Lay out every line of text in the rows below as a Markdown table with the columns "n" (the line number) and "Line" (the line itself). Leave out blank lines.

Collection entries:
*** Begin section ***

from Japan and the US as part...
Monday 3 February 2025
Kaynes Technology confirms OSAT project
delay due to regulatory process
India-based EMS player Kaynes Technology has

*** End section ***

§ **Result**:
| n | Line |
|---|---|
| 1 | from Japan and the US as part... |
| 2 | Monday 3 February 2025 |
| 3 | Kaynes Technology confirms OSAT project |
| 4 | delay due to regulatory process |
| 5 | India-based EMS player Kaynes Technology has |